Segment Start: Input material

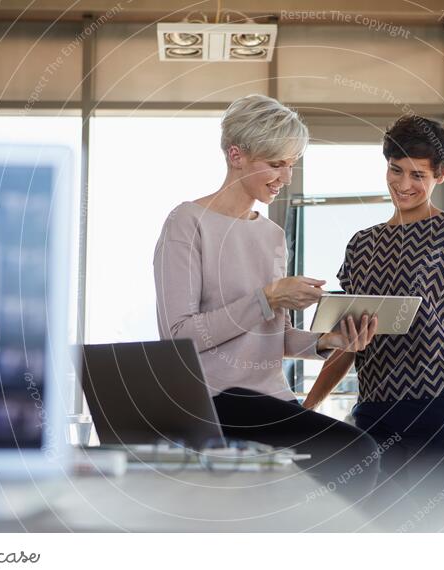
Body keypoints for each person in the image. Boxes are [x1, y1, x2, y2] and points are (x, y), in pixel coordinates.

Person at [153, 94, 380, 506]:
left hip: (271, 398)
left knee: (330, 478)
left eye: (292, 164)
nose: (286, 177)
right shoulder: (186, 222)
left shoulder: (271, 235)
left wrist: (327, 343)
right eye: (276, 164)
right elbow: (179, 336)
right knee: (356, 453)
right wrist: (268, 297)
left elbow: (272, 334)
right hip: (215, 399)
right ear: (236, 155)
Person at [304, 114, 444, 531]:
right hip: (374, 414)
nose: (403, 184)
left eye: (418, 174)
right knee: (379, 540)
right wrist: (307, 407)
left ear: (442, 174)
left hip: (440, 411)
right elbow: (348, 341)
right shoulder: (361, 244)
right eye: (396, 170)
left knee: (440, 542)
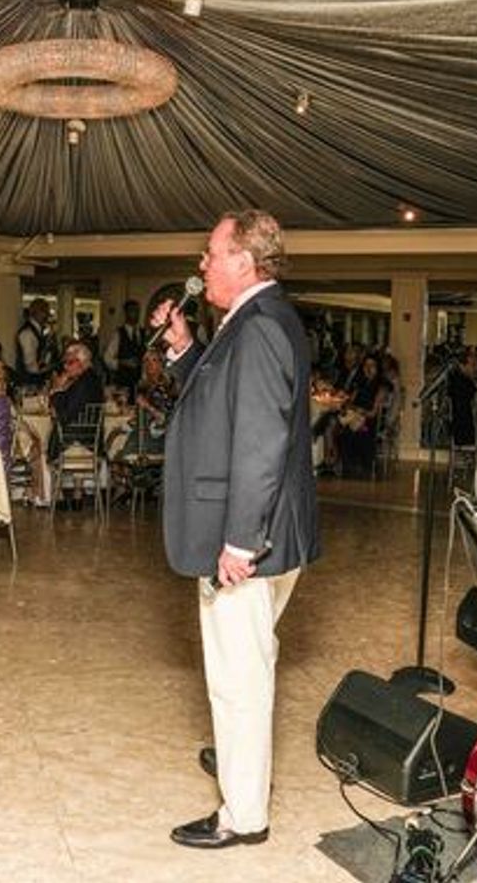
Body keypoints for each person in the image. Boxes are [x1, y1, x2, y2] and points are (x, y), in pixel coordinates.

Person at [151, 210, 319, 850]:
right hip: (258, 530)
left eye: (210, 253)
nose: (202, 264)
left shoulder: (261, 328)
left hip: (250, 537)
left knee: (239, 676)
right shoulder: (250, 321)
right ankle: (240, 763)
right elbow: (219, 399)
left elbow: (259, 442)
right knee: (242, 664)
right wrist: (182, 347)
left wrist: (241, 541)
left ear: (243, 261)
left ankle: (243, 814)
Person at [48, 341, 105, 428]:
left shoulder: (85, 383)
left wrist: (58, 388)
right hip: (81, 431)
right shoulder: (88, 377)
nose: (65, 366)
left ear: (82, 362)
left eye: (70, 362)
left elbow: (63, 416)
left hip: (75, 435)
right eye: (64, 362)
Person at [103, 300, 146, 395]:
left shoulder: (143, 333)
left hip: (140, 383)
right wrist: (124, 362)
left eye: (137, 311)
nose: (135, 314)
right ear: (126, 313)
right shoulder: (119, 334)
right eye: (132, 311)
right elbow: (107, 358)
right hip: (123, 382)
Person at [15, 298, 58, 391]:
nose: (47, 317)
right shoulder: (28, 332)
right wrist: (48, 368)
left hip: (35, 379)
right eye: (45, 313)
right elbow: (30, 365)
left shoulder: (39, 332)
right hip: (30, 381)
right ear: (37, 313)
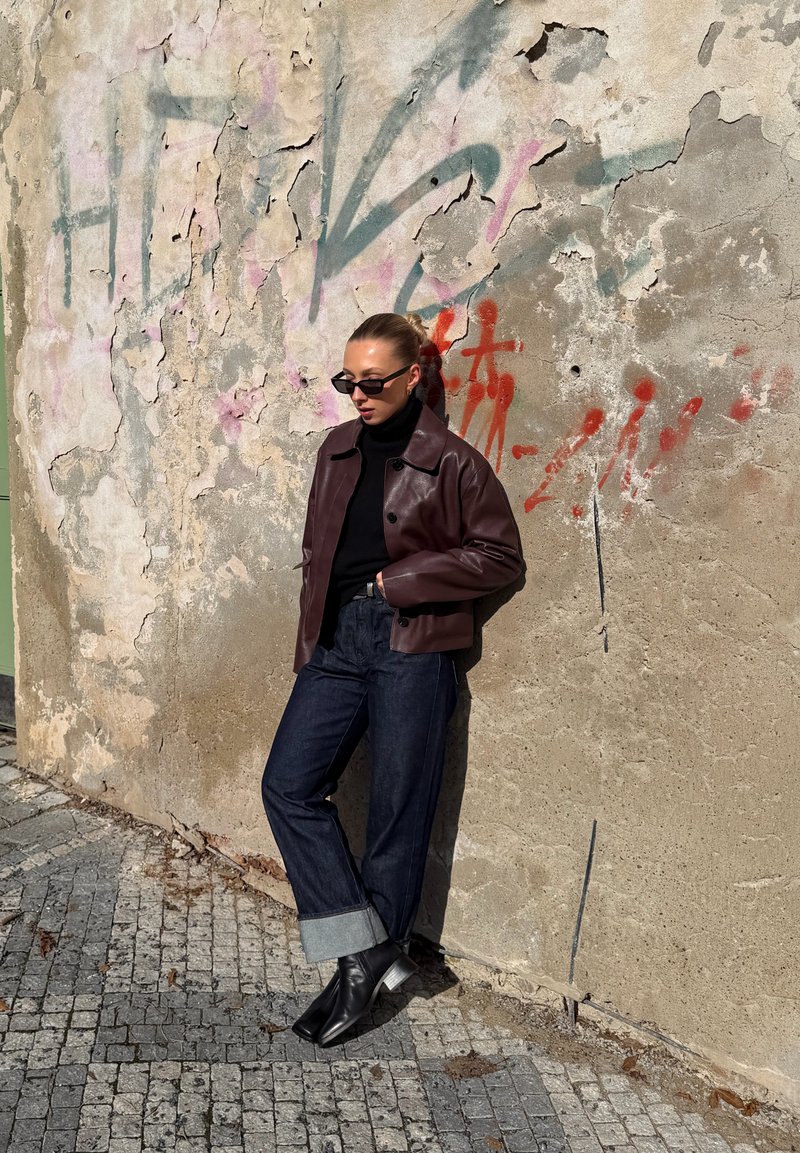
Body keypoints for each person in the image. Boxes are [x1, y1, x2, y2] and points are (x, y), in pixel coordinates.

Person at [261, 312, 524, 1046]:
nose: (359, 395)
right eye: (348, 381)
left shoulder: (453, 462)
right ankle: (368, 947)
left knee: (397, 814)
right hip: (341, 641)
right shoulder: (337, 448)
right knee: (287, 784)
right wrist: (318, 629)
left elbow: (499, 556)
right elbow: (320, 552)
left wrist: (399, 580)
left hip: (413, 642)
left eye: (374, 381)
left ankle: (359, 967)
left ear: (415, 377)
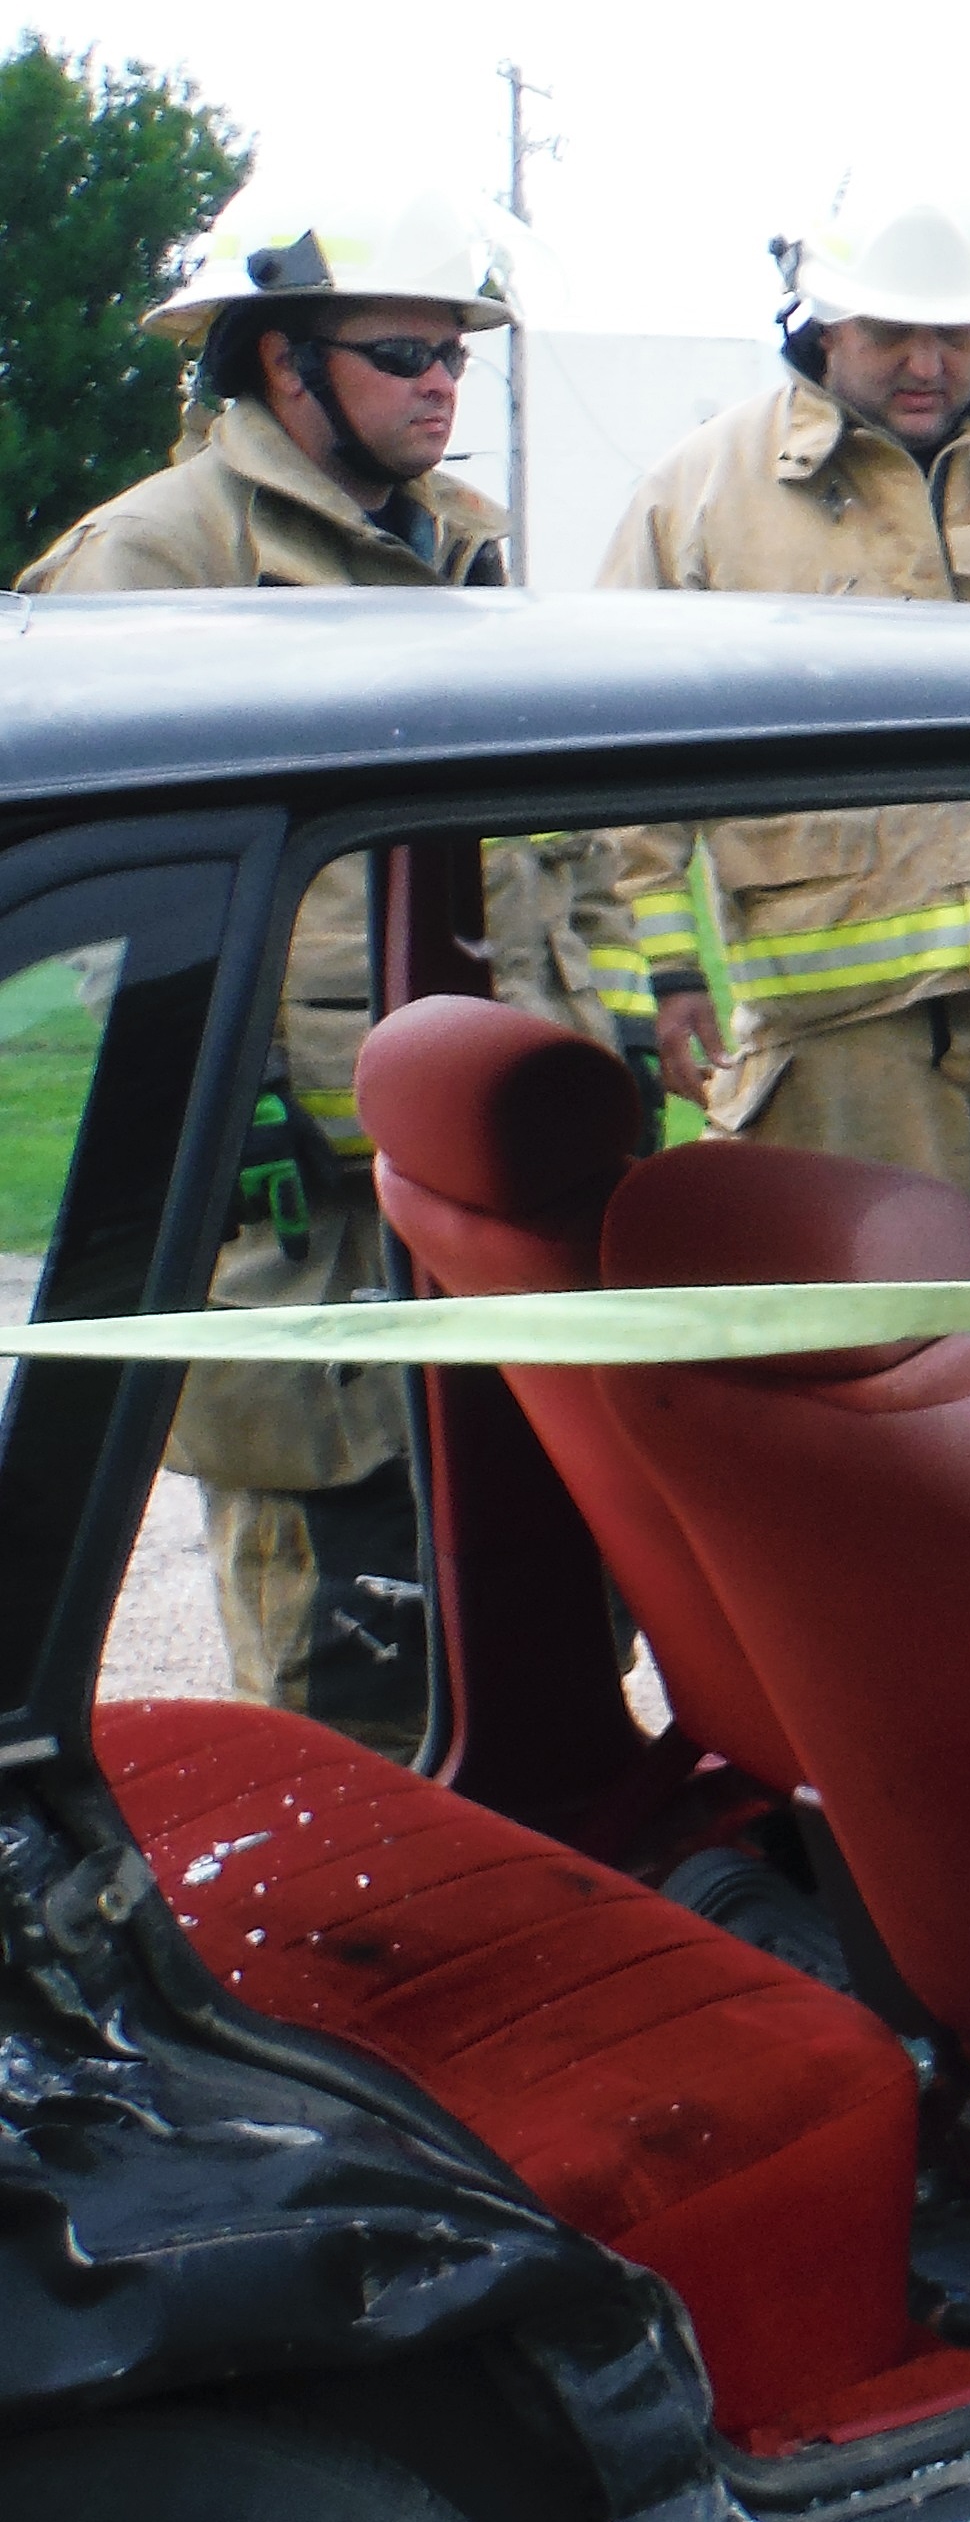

Segment End: Input material

Only the lines from the one containing "left hip: (35, 379)" through the last line of the entries above should be copied, exactly as they are and without the pictures.

left hip: (35, 379)
right eye: (45, 313)
right elbow: (30, 365)
left shoulder: (39, 332)
right hip: (30, 381)
right ear: (37, 313)
Body keypoints for each person in the image. Boxes are [x1, y1, x2, y2] and points are (x, y), in pixel coordinates.

Person at [261, 312, 524, 1046]:
nose: (359, 395)
right eye: (348, 381)
left shoulder: (453, 462)
right ankle: (368, 947)
left knee: (397, 814)
right hip: (341, 641)
right shoulder: (337, 448)
right knee: (287, 784)
right wrist: (318, 629)
left elbow: (499, 556)
right elbow: (320, 552)
left wrist: (399, 580)
left hip: (413, 642)
left eye: (374, 381)
left ankle: (359, 967)
left ear: (415, 377)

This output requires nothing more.